Amber’s been reading Poe stories in her English class at school – it’s a shame I borrowed her book. No, I’m not that mean, they have copies to read at school. But I do have to thank Michelle at Castle Macabre for making me pull the Poe stories out. It’s given Amber and me the chance to talk about Poe stories in general and specifically “The Cask of Amontillado,” since we both read that this month.
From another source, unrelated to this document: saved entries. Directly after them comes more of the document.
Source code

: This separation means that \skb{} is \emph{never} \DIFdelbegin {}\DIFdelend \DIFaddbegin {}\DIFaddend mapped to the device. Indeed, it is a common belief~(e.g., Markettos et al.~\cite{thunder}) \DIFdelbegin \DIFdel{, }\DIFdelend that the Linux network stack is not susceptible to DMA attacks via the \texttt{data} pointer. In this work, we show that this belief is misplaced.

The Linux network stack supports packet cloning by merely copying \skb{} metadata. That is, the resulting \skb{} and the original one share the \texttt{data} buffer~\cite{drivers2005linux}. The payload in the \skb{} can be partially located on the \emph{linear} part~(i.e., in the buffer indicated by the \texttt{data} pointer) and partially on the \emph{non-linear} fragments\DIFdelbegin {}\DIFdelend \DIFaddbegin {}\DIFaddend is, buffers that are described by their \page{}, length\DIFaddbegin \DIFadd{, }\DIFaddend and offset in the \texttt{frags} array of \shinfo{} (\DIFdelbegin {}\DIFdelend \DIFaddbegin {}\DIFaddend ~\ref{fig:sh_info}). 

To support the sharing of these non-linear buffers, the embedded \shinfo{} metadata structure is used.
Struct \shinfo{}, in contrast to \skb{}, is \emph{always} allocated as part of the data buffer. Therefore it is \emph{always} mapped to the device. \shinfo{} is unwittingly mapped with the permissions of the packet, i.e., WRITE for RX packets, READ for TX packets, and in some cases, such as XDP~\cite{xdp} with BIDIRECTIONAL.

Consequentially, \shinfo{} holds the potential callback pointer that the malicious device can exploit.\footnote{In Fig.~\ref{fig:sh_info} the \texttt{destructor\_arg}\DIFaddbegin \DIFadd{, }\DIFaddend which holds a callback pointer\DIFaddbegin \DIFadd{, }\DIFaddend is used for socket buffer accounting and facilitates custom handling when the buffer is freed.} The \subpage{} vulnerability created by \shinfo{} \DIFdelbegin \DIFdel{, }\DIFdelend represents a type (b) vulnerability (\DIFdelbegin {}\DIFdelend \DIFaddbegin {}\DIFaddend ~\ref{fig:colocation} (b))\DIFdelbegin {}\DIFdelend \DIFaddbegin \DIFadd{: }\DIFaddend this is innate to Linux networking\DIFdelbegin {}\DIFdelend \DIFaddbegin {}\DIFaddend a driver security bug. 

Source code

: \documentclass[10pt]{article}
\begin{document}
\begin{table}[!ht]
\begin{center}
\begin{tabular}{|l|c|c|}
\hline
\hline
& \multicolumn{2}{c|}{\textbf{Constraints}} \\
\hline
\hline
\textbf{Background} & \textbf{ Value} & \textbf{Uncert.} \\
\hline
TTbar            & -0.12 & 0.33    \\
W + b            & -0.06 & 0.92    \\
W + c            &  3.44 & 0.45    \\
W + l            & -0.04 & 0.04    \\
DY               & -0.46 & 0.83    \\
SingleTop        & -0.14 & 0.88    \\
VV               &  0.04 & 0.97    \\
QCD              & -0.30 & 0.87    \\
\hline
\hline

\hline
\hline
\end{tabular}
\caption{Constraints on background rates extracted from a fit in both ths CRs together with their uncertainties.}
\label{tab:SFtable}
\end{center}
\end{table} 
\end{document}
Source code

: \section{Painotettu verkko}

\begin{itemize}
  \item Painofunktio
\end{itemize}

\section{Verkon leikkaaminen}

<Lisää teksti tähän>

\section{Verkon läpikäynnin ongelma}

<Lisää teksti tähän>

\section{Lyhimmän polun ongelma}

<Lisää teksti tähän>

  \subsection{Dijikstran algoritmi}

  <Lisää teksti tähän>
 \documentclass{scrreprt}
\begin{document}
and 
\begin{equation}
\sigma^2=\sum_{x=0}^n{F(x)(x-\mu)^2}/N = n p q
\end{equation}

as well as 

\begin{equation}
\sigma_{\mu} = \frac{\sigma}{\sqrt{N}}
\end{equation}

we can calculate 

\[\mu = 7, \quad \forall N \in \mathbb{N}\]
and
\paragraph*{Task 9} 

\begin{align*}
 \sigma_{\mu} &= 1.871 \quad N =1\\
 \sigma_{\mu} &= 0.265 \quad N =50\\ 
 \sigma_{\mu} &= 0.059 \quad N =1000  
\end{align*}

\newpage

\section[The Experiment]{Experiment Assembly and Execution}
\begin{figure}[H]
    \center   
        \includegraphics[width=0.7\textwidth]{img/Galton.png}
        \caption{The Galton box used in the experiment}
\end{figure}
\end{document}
Poe is many things, subtle not being one of them. “The Fall of the House of Usher” borders on the melodramatic, but in a good way. Poe’s writing is ornate and poetic, which is probably why I find Poe best read aloud, even if it’s just me reading to myself.  This story is very much a Poe story – we have several trademarks, from the just overall oppressive atmosphere to the crazy male lead to someone being buried alive, but it’s a formula that works for him, that he brings alive time and again. The problem with talking about short stories is that every little bit counts in them and I don’t want to give too much info. I want you to go read it for yourself. I will say though, if you only read one Poe this one should probably be it. The writing is gorgeous and the setting is appropriately creepy. The Ushers are a disturbing family, twins who have a special connections, whether that be paranormal or an incestuous relationship or both is probably up for debate, but they contrast well with the sane narrator. We even have a bit of poetry thrown in. And the ending, when real events at the house echo a story that is being read aloud is fantastic. The interweaving of fiction and reality works well.

 

About Edgar Allan Poe

Edgar Allan Poe (January 19, 1809 – October 7, 1849) was an American author, poet, editor, and literary critic, considered part of the American Romantic Movement. Best known for his tales of mystery and the macabre, Poe was one of the earliest American practitioners of the short story, and is generally considered the inventor of the detective fiction genre. He is further credited with contributing to the emerging genre of science fiction. He was the first well-known American writer to try to earn a living through writing alone, resulting in a financially difficult life and career.